Items listed in a dataset
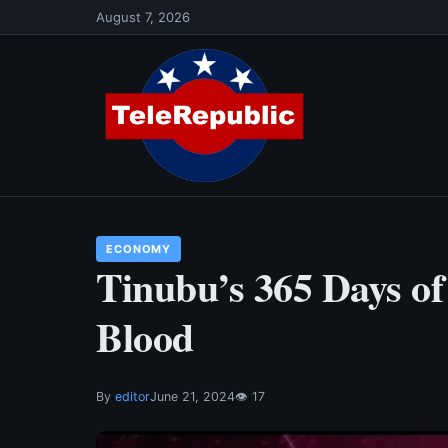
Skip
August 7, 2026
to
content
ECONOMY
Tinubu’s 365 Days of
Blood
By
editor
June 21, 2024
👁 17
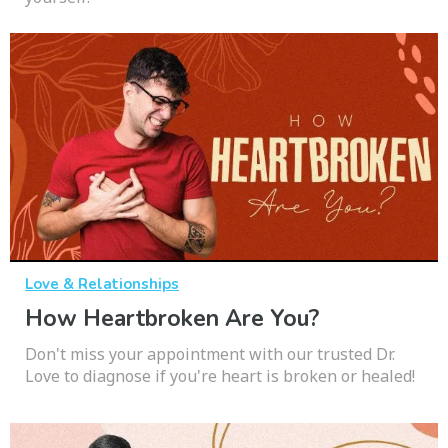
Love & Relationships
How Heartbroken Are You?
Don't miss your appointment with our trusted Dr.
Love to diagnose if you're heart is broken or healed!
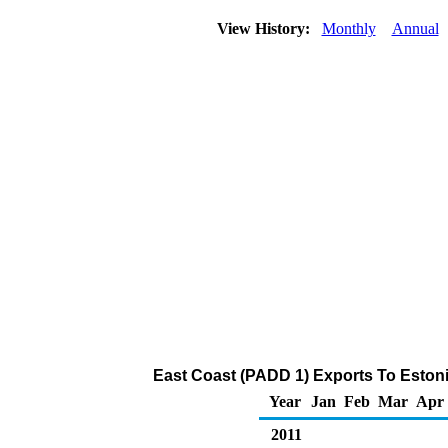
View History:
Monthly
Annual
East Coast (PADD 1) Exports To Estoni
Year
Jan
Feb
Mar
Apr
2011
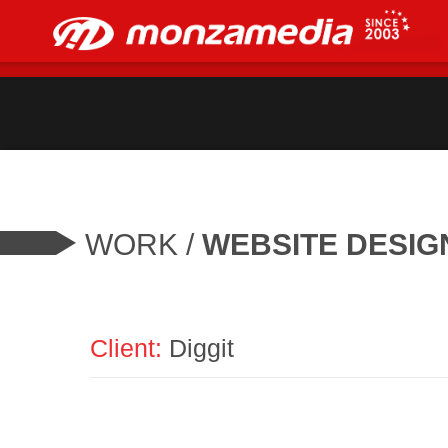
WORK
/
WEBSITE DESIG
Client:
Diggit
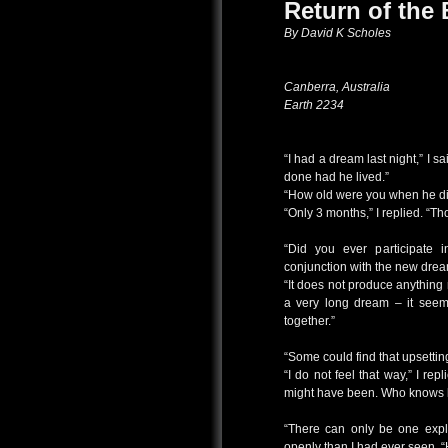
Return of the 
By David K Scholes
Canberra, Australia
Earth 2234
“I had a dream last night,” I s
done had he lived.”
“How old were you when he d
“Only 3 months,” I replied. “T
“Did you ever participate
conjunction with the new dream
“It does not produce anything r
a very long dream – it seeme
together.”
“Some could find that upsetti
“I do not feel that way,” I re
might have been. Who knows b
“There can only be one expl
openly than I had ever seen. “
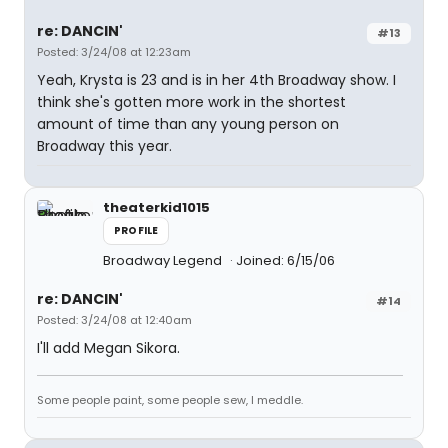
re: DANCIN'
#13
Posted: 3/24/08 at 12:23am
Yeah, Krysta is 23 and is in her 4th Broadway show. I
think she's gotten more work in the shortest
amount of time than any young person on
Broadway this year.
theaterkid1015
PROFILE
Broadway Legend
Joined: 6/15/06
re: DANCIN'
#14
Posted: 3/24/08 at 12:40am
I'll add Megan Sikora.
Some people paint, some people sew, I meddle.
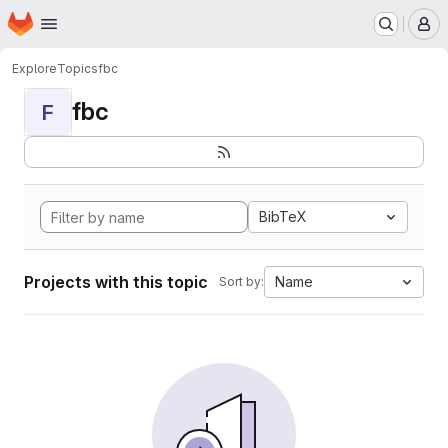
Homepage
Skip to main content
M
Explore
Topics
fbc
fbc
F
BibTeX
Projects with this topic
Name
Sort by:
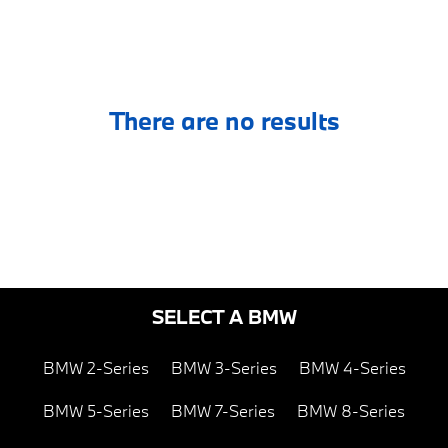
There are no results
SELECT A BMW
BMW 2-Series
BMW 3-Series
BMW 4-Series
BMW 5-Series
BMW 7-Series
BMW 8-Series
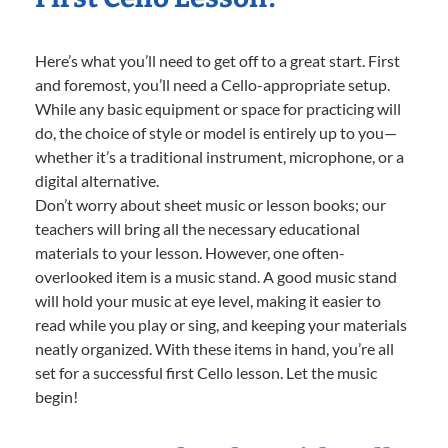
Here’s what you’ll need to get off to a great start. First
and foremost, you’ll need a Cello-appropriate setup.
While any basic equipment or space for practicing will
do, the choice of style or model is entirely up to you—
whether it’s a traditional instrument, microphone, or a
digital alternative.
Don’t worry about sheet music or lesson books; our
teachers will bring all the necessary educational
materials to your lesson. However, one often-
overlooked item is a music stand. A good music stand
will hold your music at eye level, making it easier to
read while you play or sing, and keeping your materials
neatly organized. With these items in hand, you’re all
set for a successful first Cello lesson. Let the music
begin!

* [Aim of the exercise]: Return, word for word, the lines starting at the beginning of the rows and ending at the line that contains "Love to diagnose", with both ends included. Leave the pictures out of your answer.

* [Answer section]:
Skip
August 7, 2026
to
content
ECONOMY
Tinubu’s 365 Days of
Blood
By
editor
June 21, 2024
👁 17
Love & Relationships
How Heartbroken Are You?
Don't miss your appointment with our trusted Dr.
Love to diagnose if you're heart is broken or healed!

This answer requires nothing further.